In his view, Gupta said that the low-speed electric vehicles are unregulated and there is no RTO registration. This brings in a lot of poor quality to the market. Companies entering the EV fray import kits and build bikes without the requisite knowledge about the Indian conditions, he said.

“If the government could help by way of some regulations, the best OEMs could come forward with the best vehicles for India,” he added.

The co-founder of Orxa Energies said, “There is a demand for a well-engineered product. And, the time has come for electric vehicles to replace ICE. People see the point of EV, but it has to be a minimal change of habit etc.” With regard to her company, she said, “We build performance motorcycles and all our employees are bikers” and suggested that there was an opportunity for eco-tourism, among other things, with motorcycles.”

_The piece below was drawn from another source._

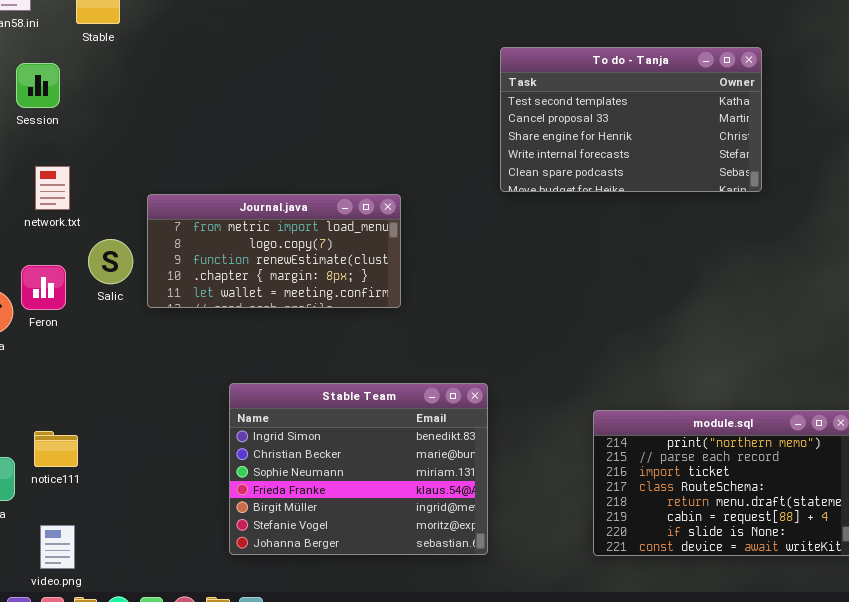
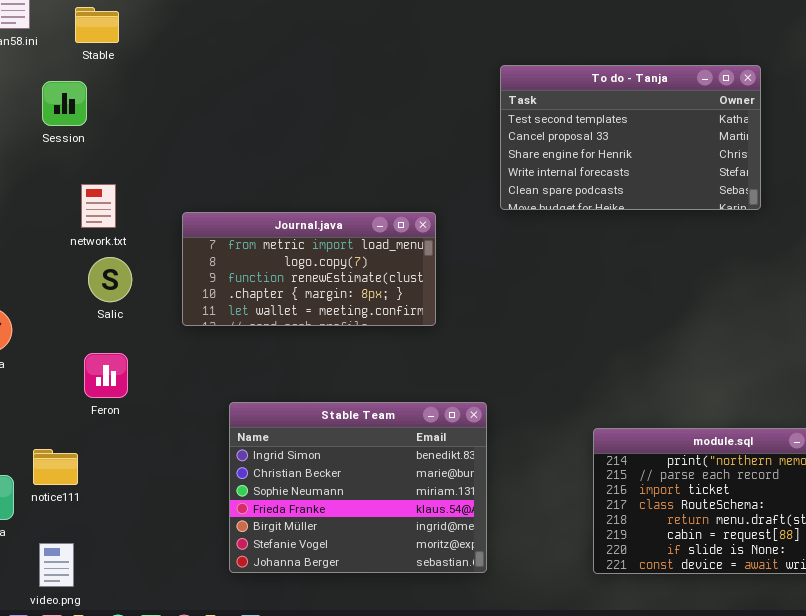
Session: [16,63,60,108] -> [42,81,87,126], moved
network.txt: [35,166,70,210] -> [81,184,116,228], moved
Journal.java: [147,194,401,308] -> [182,212,436,326], moved
Feron: [21,265,66,310] -> [84,353,128,398], moved

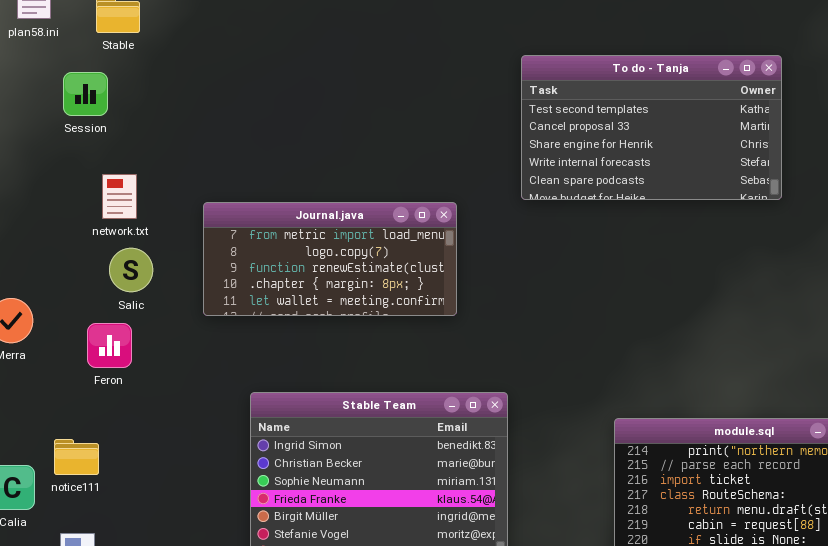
Feron: [84,353,128,398] -> [87,323,132,368], moved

Gupta dwelt on the role of telematics plays a role saying that any fleet operator who has more than 200 plus vehicles, telematics would be required to manage operations. According to him, technology is very critical from EV point of view as these vehicles are tech-enabled products.

“There is battery, power and other aspects which have to be monitored in order to optimise the product. Also, predictive maintenance and product management is where technology plays a huge role. Telematics helps power technologies like keyless entry, theft alarm, geo tagging, TPMS and more.”

In the last 12-18 months we have seen a lot of people coming into the last-mile delivery space. But, the one thing that differentiates the scale player from the rest is tracking and technology,” he signed off.

The feature was published in Autocar Professional's  May 1, 2022 issue.